When the strongest antibiotics stop working
Carbapenems are some of the most powerful antibiotics doctors have. They're often saved for the worst infections, when other drugs have already failed.
But over the last decade, certain hospital bacteria have learned to defeat carbapenems too. When that happens, options narrow fast.
A new clinical study tests an intravenous version of an old drug as one possible answer.
Carbapenem-resistant infections are among the most urgent threats in modern hospitals. The bacteria can cause pneumonia, bloodstream infections, and severe wound infections. Mortality rates are high — sometimes one in three patients — partly because there are so few drugs left that work.
The pharmaceutical pipeline for new antibiotics has slowed for years. Reformulating older drugs that still work against resistant bacteria is one of the more practical near-term strategies.
That's the idea behind BV100.
The old way versus the new way
Rifabutin has been used for decades, mostly in oral form, to treat tuberculosis and certain other infections. It works against some carbapenem-resistant bacteria, but the oral version doesn't reach high enough blood levels quickly to handle severe, fast-moving infections.
BV100 changes that by delivering rifabutin intravenously. Doctors can get high blood concentrations within hours and adjust the dose in real time — exactly what's needed when a patient is critically ill.

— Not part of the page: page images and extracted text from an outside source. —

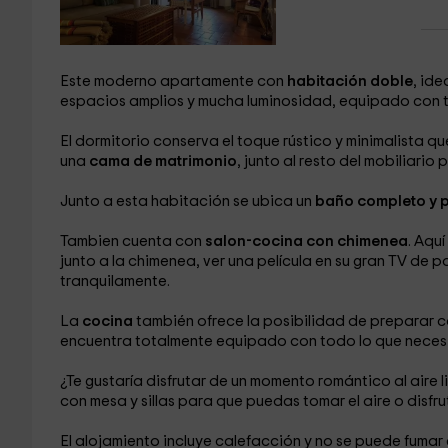
Este moderno apartamente con
habitación doble
, ide
espacios amplios y mucha luminosidad, equipado con t
El dormitorio conserva el toque rústico y minimalista q
una
cama de matrimonio
, junto al resto del mobiliari
Junto a esta habitación se ubica un
baño completo y 
Tambien cuenta con
salon-cocina con chimenea
. Aqu
junto a la chimenea, ver una película en su gran TV de
tranquilamente.
La
cocina
también ofrece la posibilidad de preparar 
encuentra totalmente equipado con todo lo que necesi
¿Te gustaría disfrutar de un momento romántico al aire
con mesa y sillas para que puedas tomar el aire o disfr
El alojamiento incluye
calefacción y no se puede fumar e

The Phase 1 trial reported here is the first careful look at how the IV version behaves in healthy people.
Imagine trying to put out a fast-moving fire by sprinkling water from a watering can. The water reaches the flames, but slowly. A fire hose delivers the same water with much more force and timing.
Oral rifabutin is the watering can. BV100 is the fire hose. Same active medicine, very different delivery. The IV route lets doctors control exactly how much drug a patient gets and how quickly. That control is critical when bacteria are doubling every 30 minutes.
The study snapshot
The team ran two complementary trials. One tested single ascending doses — giving healthy volunteers one dose at increasing strengths to see how the body handles it. The other tested multiple ascending doses, where the same volunteers received the drug repeatedly over several days at different intervals. Blood samples tracked drug concentration and broke down how the body processed it. Volunteers were also closely monitored for side effects.
BV100 behaved predictably. As doses went up, blood levels rose proportionally. The drug stayed in the system long enough to support either once-daily or twice-daily dosing, and twice-daily dosing produced the higher overall exposure expected from any drug given more often.
The medicine's main breakdown product made up less than 5% of total activity, suggesting it doesn't significantly add to either effectiveness or risk.
Side effects were what doctors would have predicted from rifabutin's long history. The most common issue was reactions at the infusion site, more frequent at higher doses and longer infusion times. No new safety problems came up.
Based on these results, doses of 200 to 300 mg every 12 hours have moved into Phase 2 testing in patients with actual carbapenem-resistant infections.
This was a healthy-volunteer study, not a trial showing patients got better.
Where this fits in the bigger picture
Drug-resistant infections kill more than a million people worldwide each year. Most new antibiotic candidates either fail in trials or take a decade to reach patients. Reformulating drugs that already work — like rifabutin — offers a faster way to expand the toolkit.
If BV100 holds up in the next phase of testing, it joins a small but important group of newer agents available for the hardest hospital infections.
If you or a family member ends up hospitalized with a serious infection, you don't need to know the name of any specific drug. Hospital infectious-disease teams choose antibiotics based on the bacteria identified and what's known to still work against them.
The bigger takeaway is for everyone. Antibiotic resistance is a slow-moving emergency. Using antibiotics only when truly needed — not for every cold or sore throat — helps preserve the ones we still have, including the next generation in development.
Phase 1 trials are designed to test safety, not whether the drug actually cures infections. The participants here were healthy adults, not critically ill patients with resistant bacteria. Real-world dosing may need to be different in patients with kidney or liver problems, or those taking other medications. The infusion-site reactions also need to be looked at carefully in sicker patients.
A Phase 2 trial is now testing BV100 at the recommended doses in patients with carbapenem-resistant infections. That study will measure both safety and clinical response. If the results are encouraging, larger trials will follow. The whole process typically takes several years before a drug becomes widely available — but the urgent need for new options against resistant infections is keeping the pace moving.